St Helen’s is a small church tucked into the corner of Stonegate and Davygate, opposite Betty’s Tearooms. It is possibly one of the oldest churches in York, being built on the line of the roman Via Praetoria, although much of the present building is C19th.
In the Middle Ages, this was the church of the glass painters who lived and worked in Stonegate. Several of them are buried in the church. After the Dissolution of Monasteries, the congregation had fallen so much, the church was sold and partially demolished. There was such a public outcry that a couple of years later, an act was obtained to reinstate the church as it stood in a ‘principal place’, and its suppression had ‘defaced and deformed’ the city.
The octagonal tower was added early in the C19th, based on that of All Saints’ Church, York. The chancel was rebuilt in the mid C19th and the tower and west wall had to be rebuilt at the end of the C19th as they were suffering from subsidence.

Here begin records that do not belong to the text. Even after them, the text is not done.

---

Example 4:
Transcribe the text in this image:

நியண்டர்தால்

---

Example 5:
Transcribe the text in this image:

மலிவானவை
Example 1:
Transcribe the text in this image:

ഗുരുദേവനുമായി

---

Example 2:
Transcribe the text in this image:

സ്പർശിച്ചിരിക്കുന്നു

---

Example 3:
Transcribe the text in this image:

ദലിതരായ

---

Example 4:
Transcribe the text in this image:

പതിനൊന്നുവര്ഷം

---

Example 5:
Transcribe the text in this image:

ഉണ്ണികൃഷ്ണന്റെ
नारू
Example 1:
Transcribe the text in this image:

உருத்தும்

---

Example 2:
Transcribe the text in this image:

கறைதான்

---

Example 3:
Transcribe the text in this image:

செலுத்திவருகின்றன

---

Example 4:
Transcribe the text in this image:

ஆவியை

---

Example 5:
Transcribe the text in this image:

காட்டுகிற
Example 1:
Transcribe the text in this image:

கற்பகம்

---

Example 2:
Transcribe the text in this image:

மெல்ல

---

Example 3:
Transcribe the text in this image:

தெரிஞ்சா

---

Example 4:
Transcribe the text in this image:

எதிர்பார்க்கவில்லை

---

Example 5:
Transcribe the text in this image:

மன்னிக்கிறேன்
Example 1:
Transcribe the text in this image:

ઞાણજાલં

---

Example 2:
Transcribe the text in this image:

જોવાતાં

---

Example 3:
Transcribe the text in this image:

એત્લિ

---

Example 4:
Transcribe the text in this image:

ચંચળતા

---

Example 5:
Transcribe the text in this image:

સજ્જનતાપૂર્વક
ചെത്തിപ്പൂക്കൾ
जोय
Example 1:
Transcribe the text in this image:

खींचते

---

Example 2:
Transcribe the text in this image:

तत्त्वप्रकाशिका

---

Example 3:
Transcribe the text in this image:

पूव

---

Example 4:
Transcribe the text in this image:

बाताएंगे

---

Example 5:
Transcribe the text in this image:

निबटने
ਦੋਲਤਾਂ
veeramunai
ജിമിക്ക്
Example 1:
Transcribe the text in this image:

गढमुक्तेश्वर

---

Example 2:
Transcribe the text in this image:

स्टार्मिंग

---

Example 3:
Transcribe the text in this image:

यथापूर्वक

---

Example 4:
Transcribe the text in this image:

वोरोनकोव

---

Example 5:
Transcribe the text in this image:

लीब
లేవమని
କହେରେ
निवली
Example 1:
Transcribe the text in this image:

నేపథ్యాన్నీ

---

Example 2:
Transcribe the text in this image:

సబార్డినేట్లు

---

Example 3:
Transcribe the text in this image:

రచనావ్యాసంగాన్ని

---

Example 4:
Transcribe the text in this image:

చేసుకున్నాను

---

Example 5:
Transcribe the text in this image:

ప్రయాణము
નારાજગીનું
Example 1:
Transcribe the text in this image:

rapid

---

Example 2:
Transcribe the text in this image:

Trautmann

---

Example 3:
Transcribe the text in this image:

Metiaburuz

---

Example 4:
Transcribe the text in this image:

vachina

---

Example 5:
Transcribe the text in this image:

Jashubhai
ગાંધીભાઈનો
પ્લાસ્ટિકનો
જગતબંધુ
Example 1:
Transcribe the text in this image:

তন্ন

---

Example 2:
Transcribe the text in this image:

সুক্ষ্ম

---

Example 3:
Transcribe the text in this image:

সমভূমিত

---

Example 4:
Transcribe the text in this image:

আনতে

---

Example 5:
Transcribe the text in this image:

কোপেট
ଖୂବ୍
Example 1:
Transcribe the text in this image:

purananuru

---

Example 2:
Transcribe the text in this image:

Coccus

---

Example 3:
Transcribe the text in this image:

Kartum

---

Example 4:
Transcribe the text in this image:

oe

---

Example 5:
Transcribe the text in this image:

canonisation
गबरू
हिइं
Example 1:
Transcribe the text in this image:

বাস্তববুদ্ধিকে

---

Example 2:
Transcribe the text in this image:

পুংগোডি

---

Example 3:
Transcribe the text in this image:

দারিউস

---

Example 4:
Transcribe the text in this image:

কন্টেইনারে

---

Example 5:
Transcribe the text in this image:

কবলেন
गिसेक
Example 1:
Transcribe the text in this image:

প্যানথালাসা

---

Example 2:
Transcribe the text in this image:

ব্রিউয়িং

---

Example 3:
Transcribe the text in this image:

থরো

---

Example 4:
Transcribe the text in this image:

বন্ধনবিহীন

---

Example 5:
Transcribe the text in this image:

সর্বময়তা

Inside it is a simple, rather understated church with and arcade of pointed arches separating the nave and side aisles. On the walls are modern paintings of the Stations of the Cross.

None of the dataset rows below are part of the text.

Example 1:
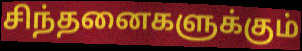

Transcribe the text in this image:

சிந்தனைகளுக்கும்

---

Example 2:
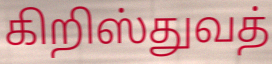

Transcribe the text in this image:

கிறிஸ்துவத்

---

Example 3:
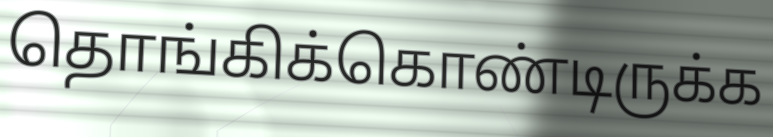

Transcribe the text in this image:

தொங்கிக்கொண்டிருக்க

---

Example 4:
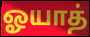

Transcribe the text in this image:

ஓயாத்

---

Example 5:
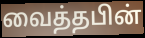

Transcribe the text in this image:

வைத்தபின்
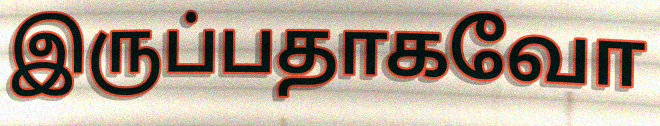
இருப்பதாகவோ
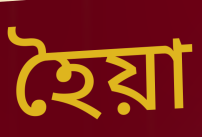
হৈয়া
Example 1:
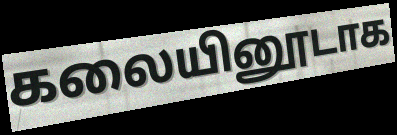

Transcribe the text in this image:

கலையினூடாக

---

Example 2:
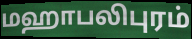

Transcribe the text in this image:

மஹாபலிபுரம்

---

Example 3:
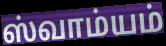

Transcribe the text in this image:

ஸ்வாம்யம்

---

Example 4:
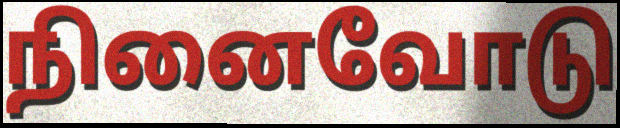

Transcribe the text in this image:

நினைவோடு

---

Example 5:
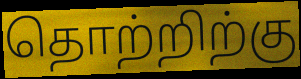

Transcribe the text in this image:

தொற்றிற்கு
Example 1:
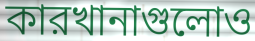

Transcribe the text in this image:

কারখানাগুলোও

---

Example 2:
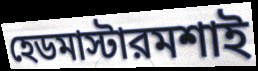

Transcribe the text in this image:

হেডমাস্টারমশাই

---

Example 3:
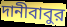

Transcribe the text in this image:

দানীবাবুর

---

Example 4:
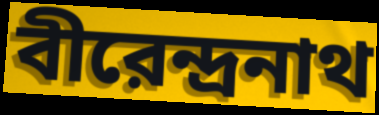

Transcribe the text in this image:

বীরেন্দ্রনাথ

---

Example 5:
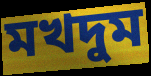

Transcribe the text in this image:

মখদুম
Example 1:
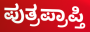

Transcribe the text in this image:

ಪುತ್ರಪ್ರಾಪ್ತಿ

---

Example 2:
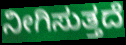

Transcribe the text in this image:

ನೀಗಿಸುತ್ತದೆ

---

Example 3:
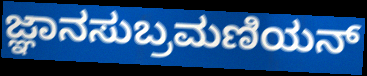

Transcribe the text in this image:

ಜ್ಞಾನಸುಬ್ರಮಣಿಯನ್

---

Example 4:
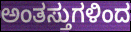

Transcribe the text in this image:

ಅಂತಸ್ತುಗಳಿಂದ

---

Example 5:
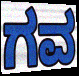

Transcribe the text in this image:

ಗವ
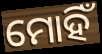
ମୋହିଁ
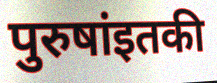
पुरुषांइतकी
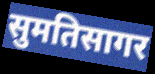
सुमतिसागर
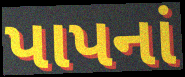
પાપનાં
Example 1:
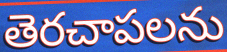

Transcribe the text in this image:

The wooden ceiling in the nave is painted deep bottle green and the chancel arch is picked out in gold. At the base of the arches is a small carving and the corbels at the ends of the roof beams are also carved.

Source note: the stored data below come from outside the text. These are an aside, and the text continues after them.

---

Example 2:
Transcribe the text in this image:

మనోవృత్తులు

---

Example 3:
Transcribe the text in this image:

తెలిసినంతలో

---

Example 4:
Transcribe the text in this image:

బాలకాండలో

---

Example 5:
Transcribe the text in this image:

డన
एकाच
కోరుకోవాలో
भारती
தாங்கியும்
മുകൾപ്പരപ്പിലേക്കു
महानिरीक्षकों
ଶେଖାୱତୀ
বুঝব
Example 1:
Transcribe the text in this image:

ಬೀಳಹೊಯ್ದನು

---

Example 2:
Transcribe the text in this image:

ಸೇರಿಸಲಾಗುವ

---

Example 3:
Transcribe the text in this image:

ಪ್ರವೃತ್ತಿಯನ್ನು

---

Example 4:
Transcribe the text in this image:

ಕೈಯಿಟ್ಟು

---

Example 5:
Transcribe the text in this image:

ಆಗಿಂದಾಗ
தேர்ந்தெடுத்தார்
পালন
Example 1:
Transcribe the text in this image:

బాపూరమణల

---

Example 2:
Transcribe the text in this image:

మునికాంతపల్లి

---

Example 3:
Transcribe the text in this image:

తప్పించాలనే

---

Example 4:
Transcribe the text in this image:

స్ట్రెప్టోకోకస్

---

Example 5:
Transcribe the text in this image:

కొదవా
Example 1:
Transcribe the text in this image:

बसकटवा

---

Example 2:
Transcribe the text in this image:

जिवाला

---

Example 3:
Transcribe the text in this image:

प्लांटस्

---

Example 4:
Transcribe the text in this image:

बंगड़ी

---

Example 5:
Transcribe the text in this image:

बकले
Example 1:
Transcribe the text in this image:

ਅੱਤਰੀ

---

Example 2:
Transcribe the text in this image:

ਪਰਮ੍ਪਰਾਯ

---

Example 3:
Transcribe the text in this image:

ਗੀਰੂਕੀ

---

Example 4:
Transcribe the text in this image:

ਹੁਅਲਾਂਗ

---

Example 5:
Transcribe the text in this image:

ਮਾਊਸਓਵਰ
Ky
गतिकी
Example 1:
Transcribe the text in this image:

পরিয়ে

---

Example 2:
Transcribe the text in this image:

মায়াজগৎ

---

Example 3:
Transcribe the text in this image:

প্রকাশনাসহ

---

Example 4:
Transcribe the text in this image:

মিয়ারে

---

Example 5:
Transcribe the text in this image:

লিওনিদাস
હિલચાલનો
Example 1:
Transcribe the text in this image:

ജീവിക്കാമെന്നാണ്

The side aisles have stark dark wood beams.
There is wood panelling across the east end of the church. The reredos is painted in gold and red. The east window is a C19th but thought to be a copy of an earlier window. The west window contains medieval glass.
The font at the back of the church is C12th and has a carved rim.
The church is unlocked and although in one of the busiest parts of York, doesn’t seem to get many visitors.